## Conjunto de tareas:
1. Indica si cada afirmación coincide con la entrevista a Clara Usón. Responde sí o no y cita las palabras de la entrevista que lo deciden. (a) Clara Usón nació en Barcelona en 1961. (b) Su primera novela fue «Primer vuelo». (c) Ganó el Premio Biblioteca Breve con «Perseguidoras».
2. Devuelve sin ningún cambio todo lo que va en la entrevista a Clara Usón desde "Nacida en Barcelona" hasta "Ciutat de Barcelona.".

## Página:
----

Jaime Iglesias
Interview
Clara usón

«Durante la Transición, nos emborrachamos de democracia y la fiesta siempre empieza bien, pero suele acabar con resaca»

Nacida en Barcelona en 1961, Clara Usón pertenece a ese grupo de escritores que, activando su propia memoria, ha conseguido articular un retrato íntimo de las contradicciones vitales que definen a toda una generación a la hora de gestionar el fracaso de una ilusión de cambio. Ella llegó tarde a la literatura, su primera novela, “Las noches de San Juan”, la publicó cuando contaba con 37 años, pero la poderosa singularidad de su voz fue rápidamente reconocida. Aquél debut literario obtendría el Premio Femenino Lumen. Después vendrían obras como “Primer vuelo” (2001), “Perseguidoras” (2006) o “Corazón de Napalm” (2009), con la que ganó el Premio Biblioteca Breve. A estos galardones hay que sumar el de la Crítica 2012 por “La hija del Este”, novela que también fue reconocida con el Premi Ciutat de Barcelona.

----

## Entradas proporcionadas:

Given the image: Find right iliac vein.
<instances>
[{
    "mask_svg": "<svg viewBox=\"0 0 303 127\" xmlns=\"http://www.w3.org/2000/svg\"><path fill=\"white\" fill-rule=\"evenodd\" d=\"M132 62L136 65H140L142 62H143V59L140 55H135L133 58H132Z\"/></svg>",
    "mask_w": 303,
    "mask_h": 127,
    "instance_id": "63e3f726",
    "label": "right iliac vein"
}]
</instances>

----

## Soluciones:
1.
(a) Sí: «Nacida en Barcelona en 1961».
(b) No: «su primera novela, “Las noches de San Juan”, la publicó cuando contaba con 37 años».
(c) No: «“Corazón de Napalm” (2009), con la que ganó el Premio Biblioteca Breve».

2.
Nacida en Barcelona en 1961, Clara Usón pertenece a ese grupo de escritores que, activando su propia memoria, ha conseguido articular un retrato íntimo de las contradicciones vitales que definen a toda una generación a la hora de gestionar el fracaso de una ilusión de cambio. Ella llegó tarde a la literatura, su primera novela, “Las noches de San Juan”, la publicó cuando contaba con 37 años, pero la poderosa singularidad de su voz fue rápidamente reconocida. Aquél debut literario obtendría el Premio Femenino Lumen. Después vendrían obras como “Primer vuelo” (2001), “Perseguidoras” (2006) o “Corazón de Napalm” (2009), con la que ganó el Premio Biblioteca Breve. A estos galardones hay que sumar el de la Crítica 2012 por “La hija del Este”, novela que también fue reconocida con el Premi Ciutat de Barcelona.